The files show that while the threat was treated seriously, with attention paid to possible links with the IRA, it was eventually concluded that the predominantly Catholic Irish would not be interested in class struggle.
The interest in Russian films was sparked when the Metropolitan Police special branch in London revealed that it had intercepted a letter to a communist activist in Moscow discussing the possibilities of using these films as propaganda tools.
It was concerned that "certain noxious films" may arrive in Britain via Dublin.
Following this, Scotland Yard sent synopses of some of these films. These included Sergei Eisenstein's The Armoured Cruiser Potemkin, which received a glowing review. "This is the most dramatic and important film that has been turned in Russia. It is pure Bolshevik propaganda, very powerful and convincing, and amazingly well produced."

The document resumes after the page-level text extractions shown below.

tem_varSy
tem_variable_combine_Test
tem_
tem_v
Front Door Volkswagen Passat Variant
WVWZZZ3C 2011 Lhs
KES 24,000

It concluded that "any display of the film would be highly undesirable". Today, the film, now better known as Battleship Potemkin, is considered one of the high points in cinema history.
Particular attention was paid to the activities of a wealthy Etonian Herbert Ward, who put on two films - The End of St Petersburg and Snapshots of Russia - at the Sackville Picture House on Dublin's O'Connell Street.

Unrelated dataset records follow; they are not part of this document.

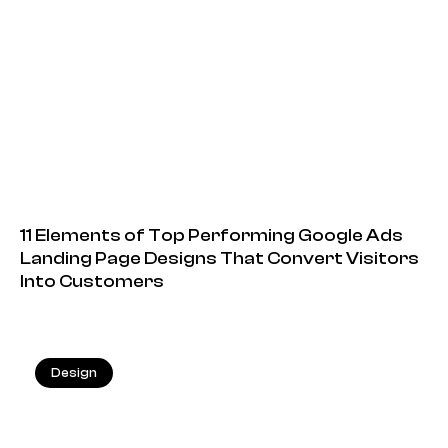
11 Elements of Top Performing Google Ads
Landing Page Designs That Convert Visitors
Into Customers
Design
20.05.2026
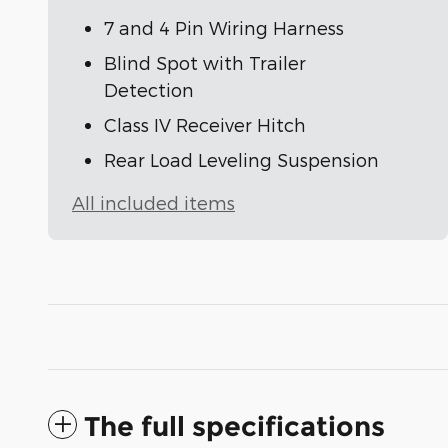
7 and 4 Pin Wiring Harness
Blind Spot with Trailer
Detection
Class IV Receiver Hitch
Rear Load Leveling Suspension
All included items
The full specifications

Both were approved by the official censor. However, government representatives and gardaí felt it necessary to see the films themselves, with a subsequent report describing them as "harmless".
However, it warned: "No doubt Ward, encouraged by this success, will import further Soviet pictures, and these pictures will probably strike bolder and bolder notes in an effort to popularise communist ideas in the Free State."
A great deal of energy was put into tracking the movements of communist activists such as Jim Larkin jnr and the republican Peadar O'Donnell, including their trips to Berlin and Moscow.
The paranoia proved fruitful for one individual. In 1931 the Irish Legation in Berlin paid 50 marks to a Persian man in return for his "information" that three communist agents had landed secretly in Cobh. It was later concluded this had not happened.
It emerged that two days later the same man had walked into the British embassy in Germany and offered to spy on British communists on its behalf. Officials there declined the offer.
Irish authorities expressed concern at possible links between the communist movement and the IRA, although these later eased. The released files also contain notes from a military intelligence source who betrayed his anti-Semitism while claiming left-wing elements in Fianna Fáil may have been communist sympathisers.
"Frank Aiken, Frank Kearney, Eamon Cooney, Briscoe the Jew, and Senator Seamus Robinson are amongst the members of this left wing," it claimed, adding that they "at least approve to some extent the extensive views and activities of the Militant National plus Communist Section".
By 1933, however, a report noted that "there is little danger of communism making any deep impression, owing to the deep religious convictions of the people". It concluded: "The activities of the communist groups in Saorstát do not call for any special legislation at present."